━━━ Source records

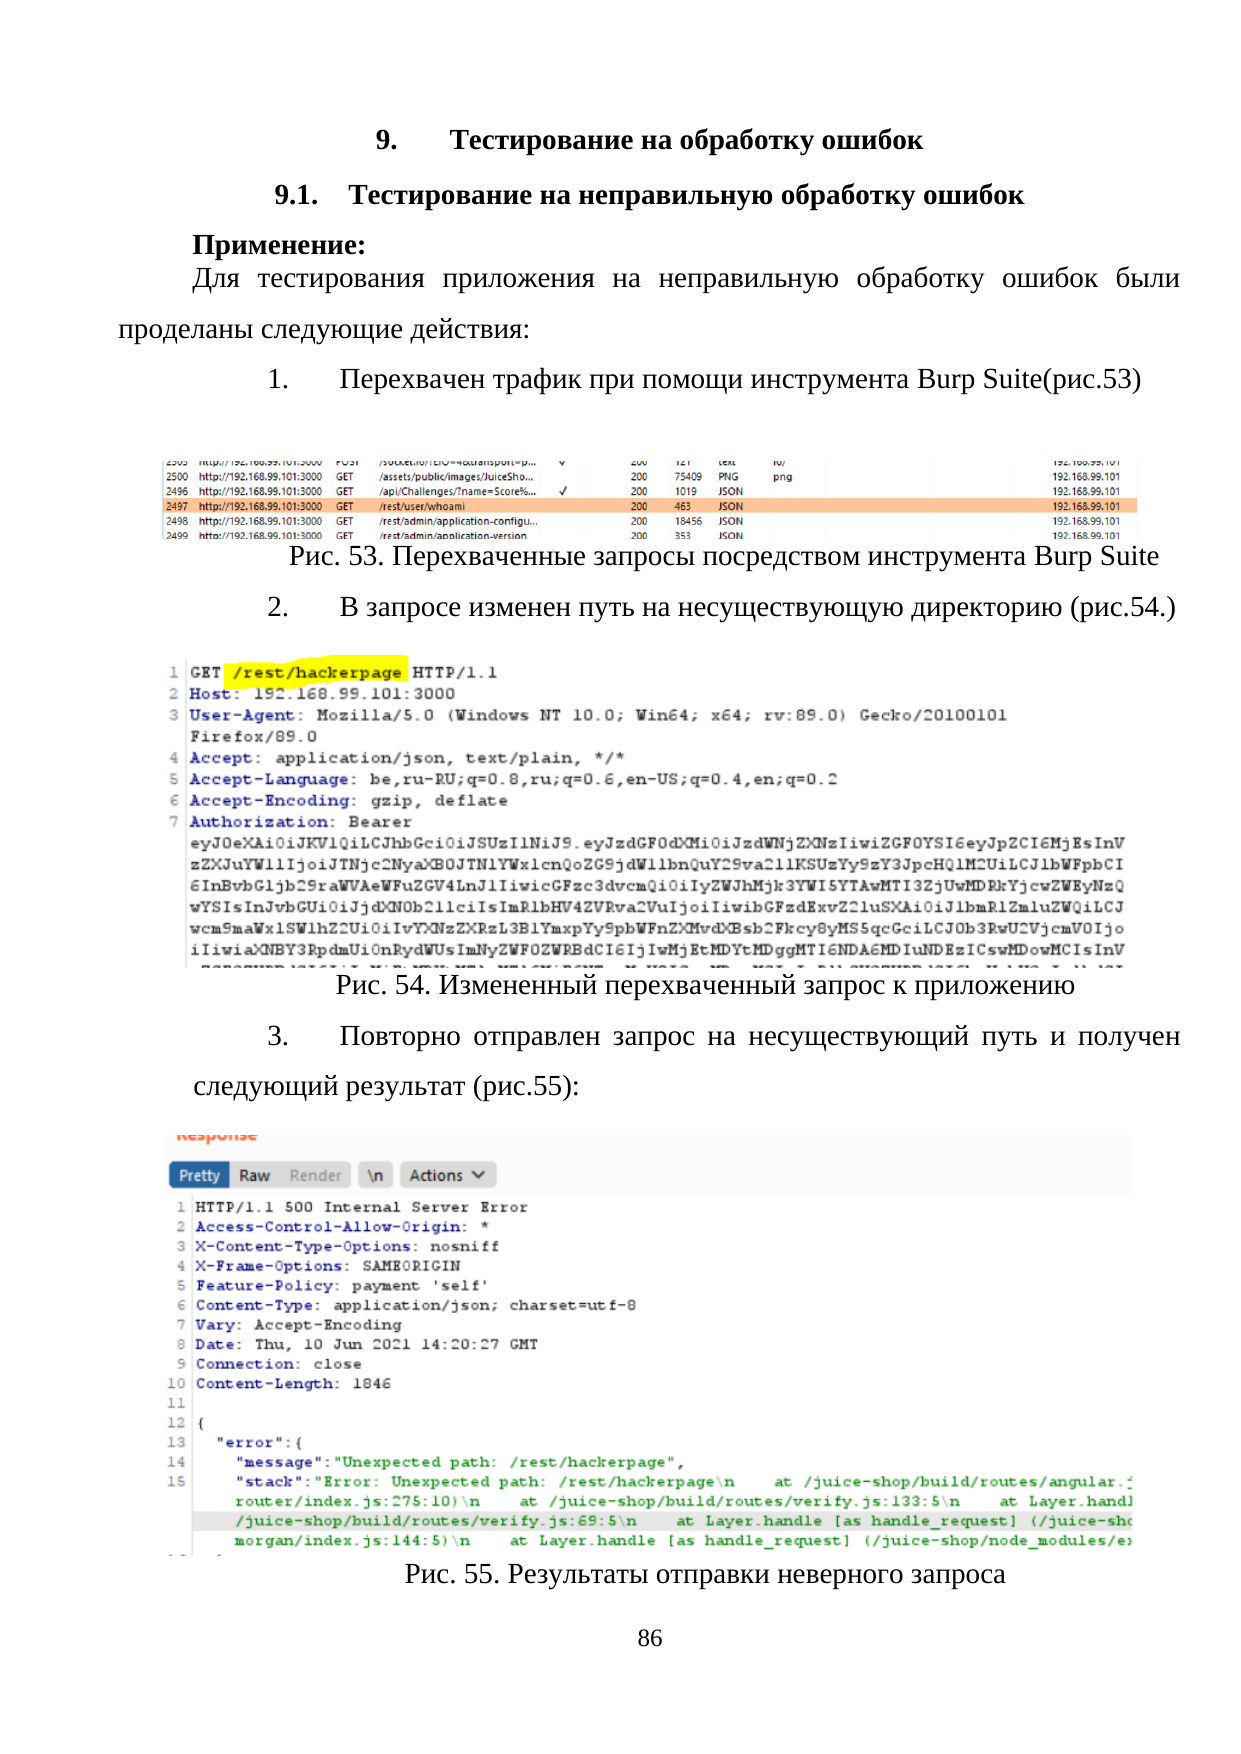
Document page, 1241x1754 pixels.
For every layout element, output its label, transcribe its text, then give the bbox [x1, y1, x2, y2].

list В запросе изменен путь на несуществующую директорию (рис.54.) [193, 589, 1181, 622]
picture [162, 655, 1137, 968]
picture [162, 461, 1137, 539]
subtitle Тестирование на неправильную обработку ошибок [118, 177, 1181, 210]
text Рис. 54. Измененный перехваченный запрос к приложению [156, 967, 1181, 1001]
subtitle Тестирование на обработку ошибок [118, 122, 1181, 156]
list Повторно отправлен запрос на несуществующий путь и получен следующий результат (рис.55): [193, 1018, 1181, 1102]
list Рис. 53. Перехваченные запросы посредством инструмента Burp Suite [193, 538, 1181, 572]
picture [162, 1135, 1137, 1556]
text Для тестирования приложения на неправильную обработку ошибок были проделаны следующие действия: [118, 261, 1181, 344]
text Рис. 55. Результаты отправки неверного запроса [156, 1556, 1181, 1589]
text Применение: [118, 227, 1181, 261]
list Перехвачен трафик при помощи инструмента Burp Suite(рис.53) [193, 361, 1181, 395]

━━━━━━

Task: Repeat every entry above word for word, and include no pictures.

Exercise response:
Document page, 1241x1754 pixels.
For every layout element, output its label, transcribe its text, then give the bbox [x1, y1, x2, y2].

list В запросе изменен путь на несуществующую директорию (рис.54.) [193, 589, 1181, 622]
picture [162, 655, 1137, 968]
picture [162, 461, 1137, 539]
subtitle Тестирование на неправильную обработку ошибок [118, 177, 1181, 210]
text Рис. 54. Измененный перехваченный запрос к приложению [156, 967, 1181, 1001]
subtitle Тестирование на обработку ошибок [118, 122, 1181, 156]
list Повторно отправлен запрос на несуществующий путь и получен следующий результат (рис.55): [193, 1018, 1181, 1102]
list Рис. 53. Перехваченные запросы посредством инструмента Burp Suite [193, 538, 1181, 572]
picture [162, 1135, 1137, 1556]
text Для тестирования приложения на неправильную обработку ошибок были проделаны следующие действия: [118, 261, 1181, 344]
text Рис. 55. Результаты отправки неверного запроса [156, 1556, 1181, 1589]
text Применение: [118, 227, 1181, 261]
list Перехвачен трафик при помощи инструмента Burp Suite(рис.53) [193, 361, 1181, 395]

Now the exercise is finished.